*** RECORDS ***

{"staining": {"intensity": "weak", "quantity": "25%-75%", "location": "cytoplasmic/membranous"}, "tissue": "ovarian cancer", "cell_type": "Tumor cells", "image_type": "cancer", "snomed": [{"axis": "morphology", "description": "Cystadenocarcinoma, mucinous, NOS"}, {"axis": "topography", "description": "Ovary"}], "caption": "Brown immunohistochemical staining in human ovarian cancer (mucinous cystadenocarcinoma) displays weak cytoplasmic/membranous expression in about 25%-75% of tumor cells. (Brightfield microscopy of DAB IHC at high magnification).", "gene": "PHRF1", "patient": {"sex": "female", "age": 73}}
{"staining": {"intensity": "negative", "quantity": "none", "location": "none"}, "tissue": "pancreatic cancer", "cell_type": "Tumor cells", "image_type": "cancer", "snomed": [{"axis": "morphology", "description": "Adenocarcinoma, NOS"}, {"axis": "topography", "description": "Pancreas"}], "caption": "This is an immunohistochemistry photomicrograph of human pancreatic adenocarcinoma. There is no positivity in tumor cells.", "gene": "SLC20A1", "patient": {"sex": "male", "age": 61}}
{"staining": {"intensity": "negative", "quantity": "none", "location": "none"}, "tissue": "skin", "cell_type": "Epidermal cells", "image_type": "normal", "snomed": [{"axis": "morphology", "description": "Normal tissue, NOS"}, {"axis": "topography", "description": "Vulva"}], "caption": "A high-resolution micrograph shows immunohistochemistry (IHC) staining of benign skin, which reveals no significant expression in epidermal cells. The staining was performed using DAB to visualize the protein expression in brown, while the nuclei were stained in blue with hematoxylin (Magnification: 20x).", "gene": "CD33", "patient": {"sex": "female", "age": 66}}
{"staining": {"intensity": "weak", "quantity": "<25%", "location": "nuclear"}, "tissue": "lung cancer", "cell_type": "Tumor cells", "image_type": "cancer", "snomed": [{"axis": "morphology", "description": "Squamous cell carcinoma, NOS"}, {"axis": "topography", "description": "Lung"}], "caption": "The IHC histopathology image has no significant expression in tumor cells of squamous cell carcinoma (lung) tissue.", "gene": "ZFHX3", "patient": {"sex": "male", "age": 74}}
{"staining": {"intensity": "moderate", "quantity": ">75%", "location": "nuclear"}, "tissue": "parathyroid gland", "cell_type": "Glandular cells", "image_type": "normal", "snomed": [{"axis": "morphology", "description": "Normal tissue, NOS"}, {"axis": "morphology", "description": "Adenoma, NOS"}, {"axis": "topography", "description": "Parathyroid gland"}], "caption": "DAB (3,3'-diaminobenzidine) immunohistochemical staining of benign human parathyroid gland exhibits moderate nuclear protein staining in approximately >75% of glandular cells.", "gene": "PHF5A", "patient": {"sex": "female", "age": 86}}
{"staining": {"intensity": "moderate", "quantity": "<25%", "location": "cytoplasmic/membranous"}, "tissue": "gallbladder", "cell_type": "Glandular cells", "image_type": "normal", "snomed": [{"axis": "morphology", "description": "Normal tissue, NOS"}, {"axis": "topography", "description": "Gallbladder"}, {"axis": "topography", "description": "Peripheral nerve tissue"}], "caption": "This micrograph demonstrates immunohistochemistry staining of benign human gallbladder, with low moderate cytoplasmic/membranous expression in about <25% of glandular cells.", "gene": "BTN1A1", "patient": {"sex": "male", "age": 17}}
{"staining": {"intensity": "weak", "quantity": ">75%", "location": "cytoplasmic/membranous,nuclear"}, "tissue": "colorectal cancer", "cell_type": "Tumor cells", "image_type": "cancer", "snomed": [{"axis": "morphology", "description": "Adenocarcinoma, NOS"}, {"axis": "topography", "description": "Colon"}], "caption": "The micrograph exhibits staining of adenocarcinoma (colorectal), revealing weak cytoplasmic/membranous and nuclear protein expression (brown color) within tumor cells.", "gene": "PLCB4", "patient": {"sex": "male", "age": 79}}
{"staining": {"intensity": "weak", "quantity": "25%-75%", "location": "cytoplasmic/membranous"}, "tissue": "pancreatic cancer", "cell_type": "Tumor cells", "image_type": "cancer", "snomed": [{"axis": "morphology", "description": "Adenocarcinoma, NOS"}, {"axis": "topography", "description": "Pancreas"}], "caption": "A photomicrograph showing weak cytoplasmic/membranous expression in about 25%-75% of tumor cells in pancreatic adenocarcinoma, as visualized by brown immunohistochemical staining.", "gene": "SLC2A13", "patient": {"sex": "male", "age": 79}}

***

> _ACTION ITEM_:
Restate the full data above, keeping each word intact.

> _OUTPUT_:
{"staining": {"intensity": "weak", "quantity": "25%-75%", "location": "cytoplasmic/membranous"}, "tissue": "ovarian cancer", "cell_type": "Tumor cells", "image_type": "cancer", "snomed": [{"axis": "morphology", "description": "Cystadenocarcinoma, mucinous, NOS"}, {"axis": "topography", "description": "Ovary"}], "caption": "Brown immunohistochemical staining in human ovarian cancer (mucinous cystadenocarcinoma) displays weak cytoplasmic/membranous expression in about 25%-75% of tumor cells. (Brightfield microscopy of DAB IHC at high magnification).", "gene": "PHRF1", "patient": {"sex": "female", "age": 73}}
{"staining": {"intensity": "negative", "quantity": "none", "location": "none"}, "tissue": "pancreatic cancer", "cell_type": "Tumor cells", "image_type": "cancer", "snomed": [{"axis": "morphology", "description": "Adenocarcinoma, NOS"}, {"axis": "topography", "description": "Pancreas"}], "caption": "This is an immunohistochemistry photomicrograph of human pancreatic adenocarcinoma. There is no positivity in tumor cells.", "gene": "SLC20A1", "patient": {"sex": "male", "age": 61}}
{"staining": {"intensity": "negative", "quantity": "none", "location": "none"}, "tissue": "skin", "cell_type": "Epidermal cells", "image_type": "normal", "snomed": [{"axis": "morphology", "description": "Normal tissue, NOS"}, {"axis": "topography", "description": "Vulva"}], "caption": "A high-resolution micrograph shows immunohistochemistry (IHC) staining of benign skin, which reveals no significant expression in epidermal cells. The staining was performed using DAB to visualize the protein expression in brown, while the nuclei were stained in blue with hematoxylin (Magnification: 20x).", "gene": "CD33", "patient": {"sex": "female", "age": 66}}
{"staining": {"intensity": "weak", "quantity": "<25%", "location": "nuclear"}, "tissue": "lung cancer", "cell_type": "Tumor cells", "image_type": "cancer", "snomed": [{"axis": "morphology", "description": "Squamous cell carcinoma, NOS"}, {"axis": "topography", "description": "Lung"}], "caption": "The IHC histopathology image has no significant expression in tumor cells of squamous cell carcinoma (lung) tissue.", "gene": "ZFHX3", "patient": {"sex": "male", "age": 74}}
{"staining": {"intensity": "moderate", "quantity": ">75%", "location": "nuclear"}, "tissue": "parathyroid gland", "cell_type": "Glandular cells", "image_type": "normal", "snomed": [{"axis": "morphology", "description": "Normal tissue, NOS"}, {"axis": "morphology", "description": "Adenoma, NOS"}, {"axis": "topography", "description": "Parathyroid gland"}], "caption": "DAB (3,3'-diaminobenzidine) immunohistochemical staining of benign human parathyroid gland exhibits moderate nuclear protein staining in approximately >75% of glandular cells.", "gene": "PHF5A", "patient": {"sex": "female", "age": 86}}
{"staining": {"intensity": "moderate", "quantity": "<25%", "location": "cytoplasmic/membranous"}, "tissue": "gallbladder", "cell_type": "Glandular cells", "image_type": "normal", "snomed": [{"axis": "morphology", "description": "Normal tissue, NOS"}, {"axis": "topography", "description": "Gallbladder"}, {"axis": "topography", "description": "Peripheral nerve tissue"}], "caption": "This micrograph demonstrates immunohistochemistry staining of benign human gallbladder, with low moderate cytoplasmic/membranous expression in about <25% of glandular cells.", "gene": "BTN1A1", "patient": {"sex": "male", "age": 17}}
{"staining": {"intensity": "weak", "quantity": ">75%", "location": "cytoplasmic/membranous,nuclear"}, "tissue": "colorectal cancer", "cell_type": "Tumor cells", "image_type": "cancer", "snomed": [{"axis": "morphology", "description": "Adenocarcinoma, NOS"}, {"axis": "topography", "description": "Colon"}], "caption": "The micrograph exhibits staining of adenocarcinoma (colorectal), revealing weak cytoplasmic/membranous and nuclear protein expression (brown color) within tumor cells.", "gene": "PLCB4", "patient": {"sex": "male", "age": 79}}
{"staining": {"intensity": "weak", "quantity": "25%-75%", "location": "cytoplasmic/membranous"}, "tissue": "pancreatic cancer", "cell_type": "Tumor cells", "image_type": "cancer", "snomed": [{"axis": "morphology", "description": "Adenocarcinoma, NOS"}, {"axis": "topography", "description": "Pancreas"}], "caption": "A photomicrograph showing weak cytoplasmic/membranous expression in about 25%-75% of tumor cells in pancreatic adenocarcinoma, as visualized by brown immunohistochemical staining.", "gene": "SLC2A13", "patient": {"sex": "male", "age": 79}}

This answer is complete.